Co-localization analysis
Deconvoluted images for each field of view contain a series of z stacks in three channels, DAPI, FISH and SC35. FISH spots were identified by performing particle analysis on the 2D maximal projection of z stacks of each field of view in the FISH channel with the threshold being set to the minimal value allowing only FISH spots to be recognized as “particles” in the size range of 10 – 500 pixels. These FISH particle regions were saved and applied to the z-stacks of FISH and SC35 channels and z-axis profiles of selected regions (min, max and mean values of fluorescence intensity) in both channels were recorded and examined. Positive co-localization of a given FISH spot with SC35 was defined by the presence of positive SC35 signals above background in any of the FISH-signal containing regions of that FISH spot. In order to determine one FISH region as positive SC35-colocalized, it needs to contain more than one stack with mean intensity above SC35 background, or contain more than half amount of stacks with max intensity over SC35 background. For each analyzed image, SC35 background value was based on the average mean intensities in areas outside of SC35 clusters within the nucleus region. For each field of view, the SC35 co-localization rate represents the ratio of the amount of SC35-colocalized FISH spots over the amount of total FISH spots.

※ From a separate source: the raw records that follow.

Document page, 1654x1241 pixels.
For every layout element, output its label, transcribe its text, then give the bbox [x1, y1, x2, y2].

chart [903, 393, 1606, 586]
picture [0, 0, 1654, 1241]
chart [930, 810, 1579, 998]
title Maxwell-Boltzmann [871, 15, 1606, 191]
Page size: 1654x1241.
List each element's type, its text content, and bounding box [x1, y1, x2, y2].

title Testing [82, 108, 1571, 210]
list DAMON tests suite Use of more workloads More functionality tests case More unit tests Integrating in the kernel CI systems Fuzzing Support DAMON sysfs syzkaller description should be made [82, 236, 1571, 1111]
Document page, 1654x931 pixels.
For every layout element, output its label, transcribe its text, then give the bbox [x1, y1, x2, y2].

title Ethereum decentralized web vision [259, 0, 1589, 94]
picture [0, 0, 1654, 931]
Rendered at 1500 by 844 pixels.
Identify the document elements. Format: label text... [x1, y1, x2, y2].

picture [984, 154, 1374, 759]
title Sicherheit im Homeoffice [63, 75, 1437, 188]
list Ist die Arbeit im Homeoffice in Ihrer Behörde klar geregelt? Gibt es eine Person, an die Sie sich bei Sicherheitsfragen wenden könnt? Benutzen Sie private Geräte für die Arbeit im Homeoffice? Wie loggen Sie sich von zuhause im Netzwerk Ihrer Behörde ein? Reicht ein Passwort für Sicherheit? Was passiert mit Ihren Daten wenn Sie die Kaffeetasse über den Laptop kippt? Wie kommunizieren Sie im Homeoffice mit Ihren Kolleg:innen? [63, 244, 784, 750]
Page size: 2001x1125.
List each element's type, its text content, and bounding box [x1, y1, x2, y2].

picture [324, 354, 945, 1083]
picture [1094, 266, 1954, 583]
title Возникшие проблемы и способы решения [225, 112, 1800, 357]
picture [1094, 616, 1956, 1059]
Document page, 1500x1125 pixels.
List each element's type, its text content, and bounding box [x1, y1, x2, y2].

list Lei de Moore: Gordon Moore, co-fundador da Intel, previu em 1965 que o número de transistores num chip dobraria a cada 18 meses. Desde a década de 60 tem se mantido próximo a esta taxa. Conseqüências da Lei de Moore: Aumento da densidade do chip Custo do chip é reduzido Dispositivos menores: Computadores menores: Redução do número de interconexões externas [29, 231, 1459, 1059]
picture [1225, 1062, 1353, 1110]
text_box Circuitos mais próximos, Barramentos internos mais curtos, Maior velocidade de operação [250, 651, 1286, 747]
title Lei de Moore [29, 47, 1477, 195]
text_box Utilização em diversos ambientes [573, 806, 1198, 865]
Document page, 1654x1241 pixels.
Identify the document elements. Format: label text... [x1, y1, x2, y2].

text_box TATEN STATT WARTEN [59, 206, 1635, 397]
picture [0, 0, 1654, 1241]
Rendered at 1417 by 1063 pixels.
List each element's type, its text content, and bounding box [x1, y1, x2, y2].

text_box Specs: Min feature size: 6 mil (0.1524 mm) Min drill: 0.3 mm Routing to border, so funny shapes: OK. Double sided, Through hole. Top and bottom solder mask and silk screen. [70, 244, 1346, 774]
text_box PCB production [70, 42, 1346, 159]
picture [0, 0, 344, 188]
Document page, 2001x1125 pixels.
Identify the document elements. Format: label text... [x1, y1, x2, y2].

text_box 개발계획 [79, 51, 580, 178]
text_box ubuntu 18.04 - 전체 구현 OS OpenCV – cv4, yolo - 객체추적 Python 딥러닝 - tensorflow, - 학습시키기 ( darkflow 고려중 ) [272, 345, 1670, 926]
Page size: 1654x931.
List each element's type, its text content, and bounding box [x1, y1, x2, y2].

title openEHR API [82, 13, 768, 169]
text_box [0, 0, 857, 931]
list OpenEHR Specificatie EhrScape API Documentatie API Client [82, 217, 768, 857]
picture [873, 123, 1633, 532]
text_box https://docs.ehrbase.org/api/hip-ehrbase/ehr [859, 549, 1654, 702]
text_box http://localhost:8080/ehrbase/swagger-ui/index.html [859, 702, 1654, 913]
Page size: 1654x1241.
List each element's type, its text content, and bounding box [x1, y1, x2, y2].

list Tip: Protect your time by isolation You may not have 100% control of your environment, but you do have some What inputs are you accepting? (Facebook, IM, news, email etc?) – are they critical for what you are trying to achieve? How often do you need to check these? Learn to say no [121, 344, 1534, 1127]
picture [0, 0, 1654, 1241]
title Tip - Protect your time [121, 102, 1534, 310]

Center-to-center distances were calculated as follows. After deconvolution, each cluster or spot was identified as a connected 3D region such that all voxels within this region are above a threshold. The threshold was determined as described previously 58. Briefly, each deconvoluted image was scanned to identify all pixels on every stack that was could not possibly be background. The threshold was chosen such that the number of detected fluorescent clusters would not change within 3% variation of this threshold. The center of a cluster (spot) was calculated as the gravity center. Center-to-center distance was calculated with voxel as the unit.
Acknowledgment
Authors thank Dr. Alexandra Bortnick for advices on optimizing the immunofluorescence and DNA FISH assay. This work is funded by NIH R35CA197622 (J.Z.), DP1HD087990 (S.Z.) and U01CA200147 (S.Z.).